— Josemar, respira!
A voz do amigo e goleiro do seu time de pelada chegava abafada, vinda de lugar distante, como se tivesse percorrido um túnel, ricocheteando pelas paredes até chegar aos ouvidos do atacante, caído, sem pulso, sem respiração, para desespero daqueles peladeiros que tinham no meio-dia das quartas-feiras o único horário possível para encaixar na agenda concorrida do escritório, entre expediente, atendimento a clientes e reuniões que costumam se estender até mais tarde, a sagrada partida de futebol.
A pancada parece ter sido forte demais. Disputa de bola no ar, cabeça com cabeça. Um choque típico no futebol. Trágico e perigoso de forma que não distingue nível de talento com a bola e impõe a qualquer um o mesmo risco de uma lesão mais grave, seja o pior dos pernas-de-pau, ou o vencedor da Bola de Ouro.
Josemar não era muito de respirar. Seus pulmões realizavam o trabalho para o qual foram designados de forma mecânica, apenas para cumprir a mínima função cardiovascular necessária à manutenção da vida. Respirava sem se dar conta. A rotina de trabalho, escritório, contas a pagar, metas a atingir, clientes, funcionários, mais contas, empurravam o advogado a um estado em que ele apenas vivia.
As crises de ansiedade passaram a se tornar cada vez mais constantes. Junto com elas, vinha uma falta de ar insuportável, sufocante feito uma prisão escura, sem janelas, de teto baixo e ar quente, onde a única interação humana permitida é o abrir e fechar da fechadura na porta de ferro. O médico de Josemar recomendou atividade física. Ele reuniu colegas de trabalho que sofriam dos mesmos males e viviam rotinas semelhantemente claustrofóbicas. Decidiram que estrangular um almoço por semana não afetaria o ritmo de produção da montanha de petições.

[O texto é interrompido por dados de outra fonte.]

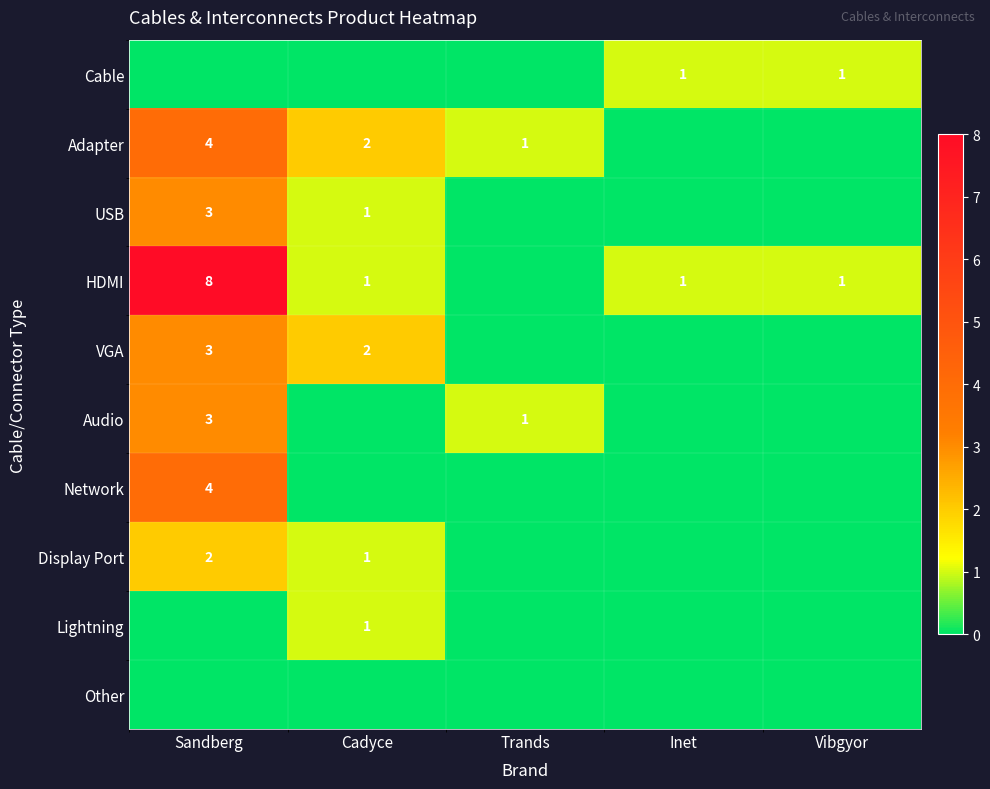

The VGA series shows 4 at Cadyce. True or false?

False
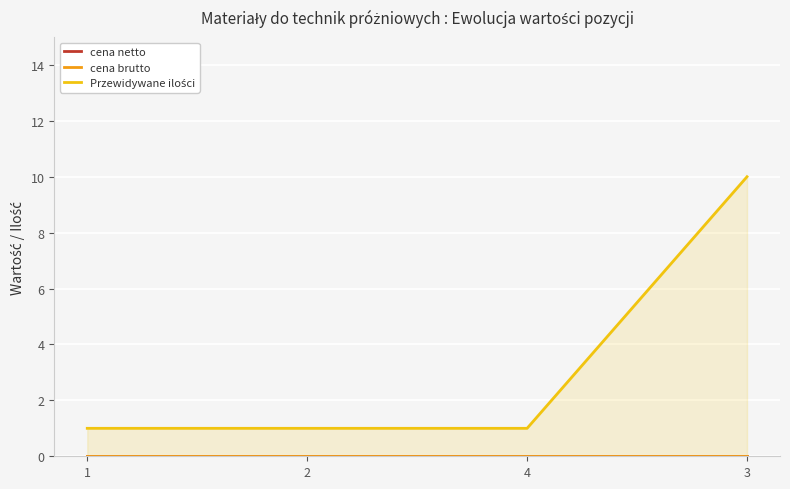

Which series changed the most between 1 and 3?

Przewidywane ilości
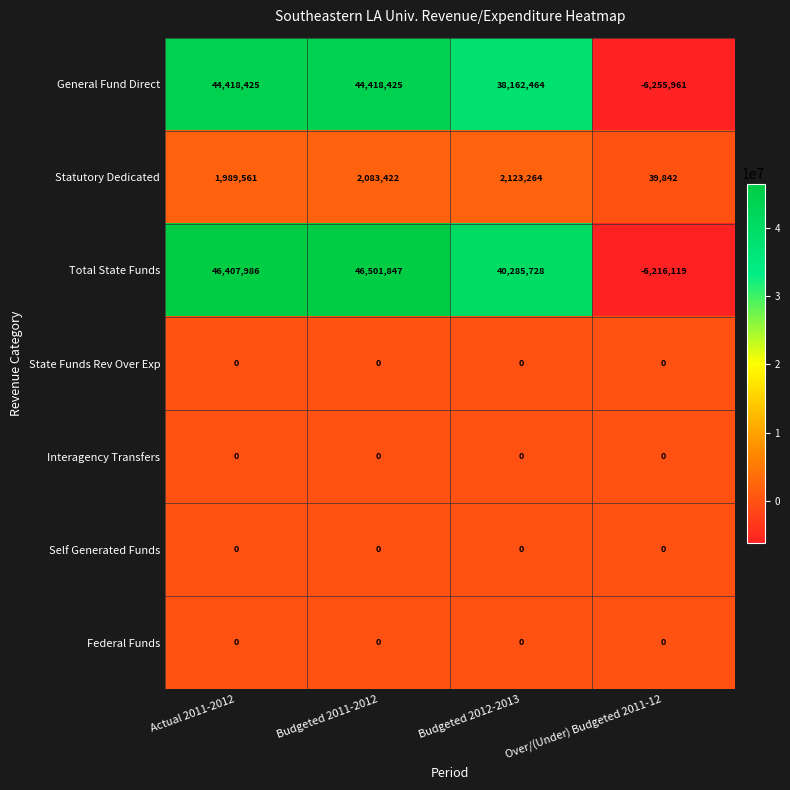

Where is Total State Funds nearest to the value 20142864?

Budgeted 2012-2013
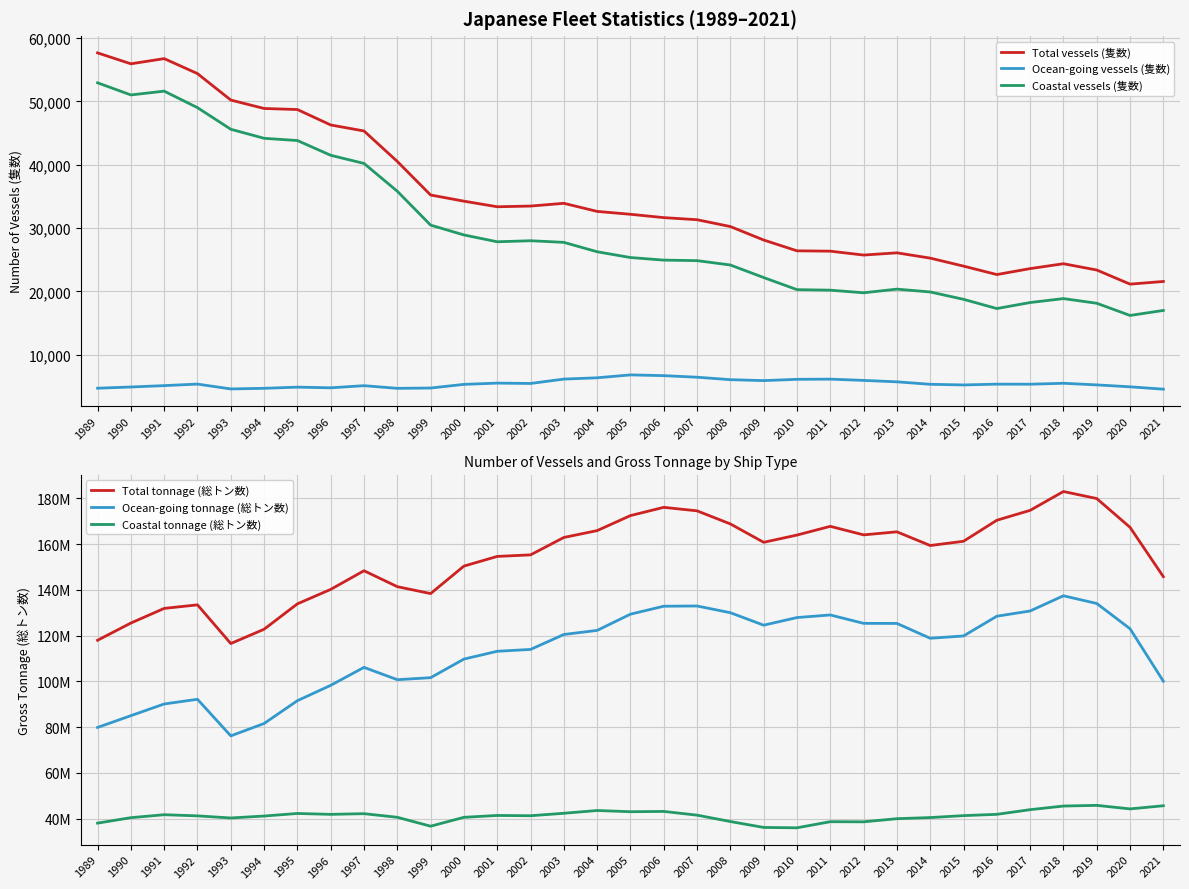

Does the chart display data point markers on the line(s)?

No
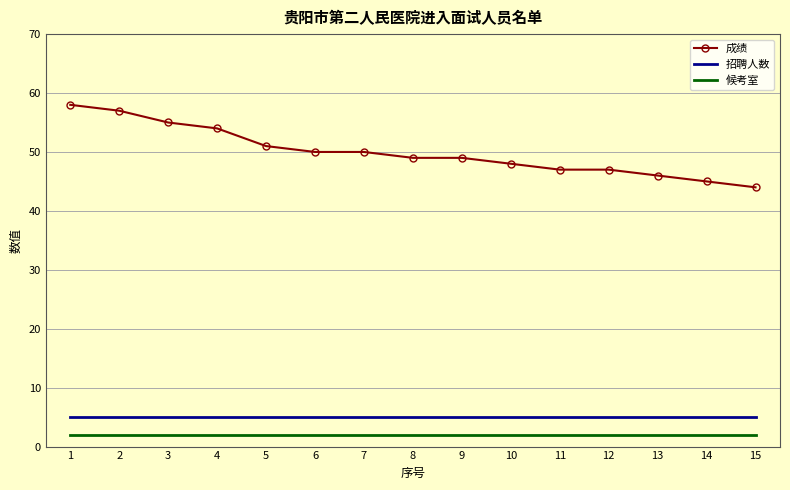

Which series has the largest total across all categories?

成绩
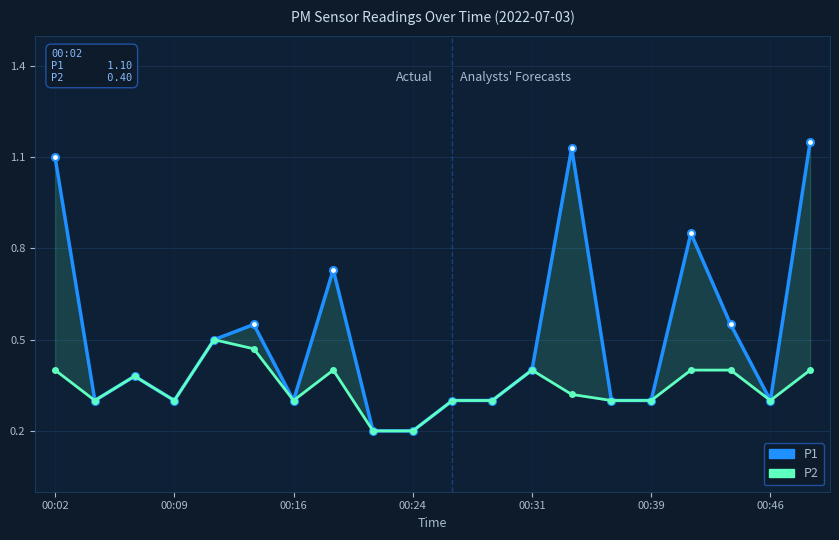

In P2, how many points are lower than both neighbors (excluding endpoints)?

4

A bola rolava quase sempre debaixo de um sol que por puro deboche era apelidado de “lua”. As exceções vinham somente quando a chuva dava o ar da graça, para a sorte dos peladeiros, pois a partida se tornava ao menos suportável.
O primeiro encontro até foi divertido. A decisão de jogar bola no meio do expediente, debaixo de um toró, sem olhar para o relógio e contando apenas o placar transportou aqueles engravatados aos tempos de meninos. A risada a cada escorregão, passe errado, chute a gol mal dado corria leve. Eram homens momentaneamente livres de suas próprias prisões, como quem se permite dançar com um amigo sem o compromisso de acertar os passos.
A partir do segundo jogo, o pensamento enquanto o cronômetro avançava se conectava ao escritório. Em vez de se concentrar na jogada, no drible sobre o adversário, Josemar lembrava de um ofício que deixara de redigir. Estava no campo apenas em presença física, enquanto sua mente viajava por encontros corporativos, obrigações, cafés e almoços.
A dificuldade começava pela necessidade em levantar a cabeça. Nos últimos tempos, para aumentar a produtividade, Josemar transportara parte do seu trabalho para a tela do telefone celular. Ali se misturavam compromissos, lazer, fotos de família e conversas fora de hora. Instalou-se a partir desse costume uma corcunda quase definitiva. Em campo, o agora atacante conseguia ver bem a bola, mas mal enxergava a direção do gol. Olhar não é a mesma coisa de ver. Assim como respirar.
— Josemar, respira pelo amor de Deus — dizia um colega de pelada já em súplica de oração diante do corpo caído, morto, no meio do campo.
Desta vez, a voz está mais perto. Ele sente a massagem no peito, abre os olhos, puxa o ar com força, sentindo um soco entrando pela boca e preenchendo todo o seu ser, tal qual um corpo de bailarinos, vívidos, orgânicos, que naturalmente se expandem e preenchem o palco. Diante dos seus olhos, via apenas um azul impenetrável e brilhante.
Desde o dia de sua quase morte, ou morte e vida, Josemar, que é ateu, todos os dias reverencia a beleza do céu. Ele para, olha para o alto e respira.
*Coluna publicada originalmente na edição impressa de 10 de setembro de 2021.